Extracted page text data
::::

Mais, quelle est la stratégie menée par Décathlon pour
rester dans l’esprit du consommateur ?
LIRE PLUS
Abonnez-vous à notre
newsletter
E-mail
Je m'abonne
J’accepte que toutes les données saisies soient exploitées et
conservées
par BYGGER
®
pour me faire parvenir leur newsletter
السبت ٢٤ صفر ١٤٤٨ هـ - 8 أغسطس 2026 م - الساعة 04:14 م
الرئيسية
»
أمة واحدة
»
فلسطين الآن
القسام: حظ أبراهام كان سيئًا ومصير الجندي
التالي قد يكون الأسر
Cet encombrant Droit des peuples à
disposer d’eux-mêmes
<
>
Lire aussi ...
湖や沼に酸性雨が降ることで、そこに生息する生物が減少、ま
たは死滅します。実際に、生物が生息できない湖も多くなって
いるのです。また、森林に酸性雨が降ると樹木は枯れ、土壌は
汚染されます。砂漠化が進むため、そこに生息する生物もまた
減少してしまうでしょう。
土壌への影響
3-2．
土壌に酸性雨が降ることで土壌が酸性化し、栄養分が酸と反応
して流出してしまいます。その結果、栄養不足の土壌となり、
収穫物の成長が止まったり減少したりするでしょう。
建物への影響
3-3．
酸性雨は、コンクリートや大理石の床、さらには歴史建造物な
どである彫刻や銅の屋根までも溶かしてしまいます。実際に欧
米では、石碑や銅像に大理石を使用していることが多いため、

::::

Update these lines so that "newsletter" becomes "infolettre" wherever it occurs, and keep everything else unchanged.

Mais, quelle est la stratégie menée par Décathlon pour
rester dans l’esprit du consommateur ?
LIRE PLUS
Abonnez-vous à notre
infolettre
E-mail
Je m'abonne
J’accepte que toutes les données saisies soient exploitées et
conservées
par BYGGER
®
pour me faire parvenir leur infolettre
السبت ٢٤ صفر ١٤٤٨ هـ - 8 أغسطس 2026 م - الساعة 04:14 م
الرئيسية
»
أمة واحدة
»
فلسطين الآن
القسام: حظ أبراهام كان سيئًا ومصير الجندي
التالي قد يكون الأسر
Cet encombrant Droit des peuples à
disposer d’eux-mêmes
<
>
Lire aussi ...
湖や沼に酸性雨が降ることで、そこに生息する生物が減少、ま
たは死滅します。実際に、生物が生息できない湖も多くなって
いるのです。また、森林に酸性雨が降ると樹木は枯れ、土壌は
汚染されます。砂漠化が進むため、そこに生息する生物もまた
減少してしまうでしょう。
土壌への影響
3-2．
土壌に酸性雨が降ることで土壌が酸性化し、栄養分が酸と反応
して流出してしまいます。その結果、栄養不足の土壌となり、
収穫物の成長が止まったり減少したりするでしょう。
建物への影響
3-3．
酸性雨は、コンクリートや大理石の床、さらには歴史建造物な
どである彫刻や銅の屋根までも溶かしてしまいます。実際に欧
米では、石碑や銅像に大理石を使用していることが多いため、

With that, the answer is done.